India to have online process for clinical trials by 2013

In order to improve the process of clinical trail approvals, the Government of India is planning to introduce e-Governance project for clinical trails by 2013. This movement will enable companies from any part of the world to file online applications to seek approval for clinical trials from the Drug Controller General of India (DCGI).

With the help of e-Governance project, companies would be able to send all required information online for filing for clinical trial approval. The DCGI office would then examine the data provided and generate queries. After validating the information given by companies, approvals for these trials would be delivered online. The software would split the information and send relevant data to various departments for clearances. According to the drug quality regulator, it would take about four years to put the system in place and e-governance is expected to be implemented in the country by 2013.

The government also intends to make use of information technology to discourage volunteers to enroll into more than one clinical trial resulting in adverse drug reactions. The government is using a finger printing software available through which clinical trial centres can be interlinked. The companies have asked companies to install the software so that they can enroll first time volunteers and avoid drug.

India launches health management info portal

The Government of India has launched the Health Management Information System (HMIS) portal to convert local health data into real time useful information, management indicators and trends, which could be displayed graphically in the reports.

Launching the portal, Health and Family Welfare Secretary Naresh Dayal said that real time data provided by the web-enabled technologies will strengthen the monitoring and would enable policy makers to make better decisions for public health delivery.

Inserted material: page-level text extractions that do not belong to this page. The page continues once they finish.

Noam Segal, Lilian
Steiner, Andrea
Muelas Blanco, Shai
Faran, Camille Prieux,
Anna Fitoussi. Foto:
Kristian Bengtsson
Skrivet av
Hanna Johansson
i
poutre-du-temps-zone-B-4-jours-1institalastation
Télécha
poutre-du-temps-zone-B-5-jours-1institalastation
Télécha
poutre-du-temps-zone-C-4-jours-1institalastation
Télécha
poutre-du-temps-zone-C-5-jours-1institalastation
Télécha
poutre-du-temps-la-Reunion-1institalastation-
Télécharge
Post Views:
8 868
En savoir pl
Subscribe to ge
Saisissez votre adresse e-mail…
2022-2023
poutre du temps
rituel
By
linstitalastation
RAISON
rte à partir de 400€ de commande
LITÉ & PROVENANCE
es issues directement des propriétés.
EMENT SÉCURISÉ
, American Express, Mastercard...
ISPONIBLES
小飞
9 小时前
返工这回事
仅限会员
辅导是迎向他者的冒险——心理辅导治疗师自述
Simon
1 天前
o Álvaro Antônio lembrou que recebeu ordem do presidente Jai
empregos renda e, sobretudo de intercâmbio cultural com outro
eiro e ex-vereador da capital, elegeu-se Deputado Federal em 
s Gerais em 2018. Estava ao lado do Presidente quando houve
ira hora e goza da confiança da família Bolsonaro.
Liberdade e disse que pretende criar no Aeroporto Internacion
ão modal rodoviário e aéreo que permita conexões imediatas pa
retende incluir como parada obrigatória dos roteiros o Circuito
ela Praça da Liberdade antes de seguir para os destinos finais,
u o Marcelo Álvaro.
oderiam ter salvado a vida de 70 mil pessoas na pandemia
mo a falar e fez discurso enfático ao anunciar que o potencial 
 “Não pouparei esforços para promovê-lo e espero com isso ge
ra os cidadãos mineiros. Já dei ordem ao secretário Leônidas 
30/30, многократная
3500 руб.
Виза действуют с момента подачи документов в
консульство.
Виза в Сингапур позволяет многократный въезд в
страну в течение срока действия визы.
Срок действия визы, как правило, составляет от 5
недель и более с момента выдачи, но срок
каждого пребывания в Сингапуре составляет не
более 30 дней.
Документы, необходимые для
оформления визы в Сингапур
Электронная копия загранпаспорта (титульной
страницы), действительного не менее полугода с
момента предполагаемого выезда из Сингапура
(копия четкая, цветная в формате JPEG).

The new system envisages enhancing the information flow at various levels and providing useful and timely inputs for programme development, monitoring and midcourse interventions in the policies.

Recognising the need for an information base, one of the core strategies of the strengthening capacities for data collection, assessment and review for evidence based planning, monitoring and supervision, the Ministry of Health and Family Welfare has established this dedicated portal for all public health related information. The HMIS portal captures data to be collected as per the revised HMIS formats on a web-based system at the District level so that the primary data can be easily aggregated and the information and reports flow quickly to the state head quarters and the Ministry. The system also enables information to be entered for each facility so that MIS reporting can be of a better quality. The application has been developed by the Ministry in technical collaboration with iBILT Technologies who will also be providing maintenance and support to the application for the next five years. The portal will be generating unique intelligence reports using the advanced SAS Data Warehousing platform and explore and establish new linkages and advanced analysis for policy initiatives.

Telemedicine could solve India’s healthcare woes says UN official

With the growing cost of healthcare becoming a major headache for governments across the world, telemedicine could provide a solution to India and other countries grappling with the problem. Listing the advantages of telemedicine, Alice Lee, the chief of the UN programme on space applications said that developed countries too were now relying on telemedicine.

“In Germany, officials expect to save 300 euros (INR 19,000) on each patient through telemedicine. In the US, specialists are not able to reach the patients residing in rural areas and telemedicine has been effective in such cases,” said Lee. Telemedicine uses satellite technology to establish link between a doctor and patient and is one of the thematic areas of sustainable applications of space technology. It ensures that right medication reaches the patient at a much lower cost.  Lee said that in India, the need for telemedicine could be gauged from the fact that nearly 85 per cent of doctors reside in urban areas, while a significant number of patients are from the rural areas. In India in the next 2-3 years, “we plan to connect 512 hospitals with telemedicine facility,” Lee said.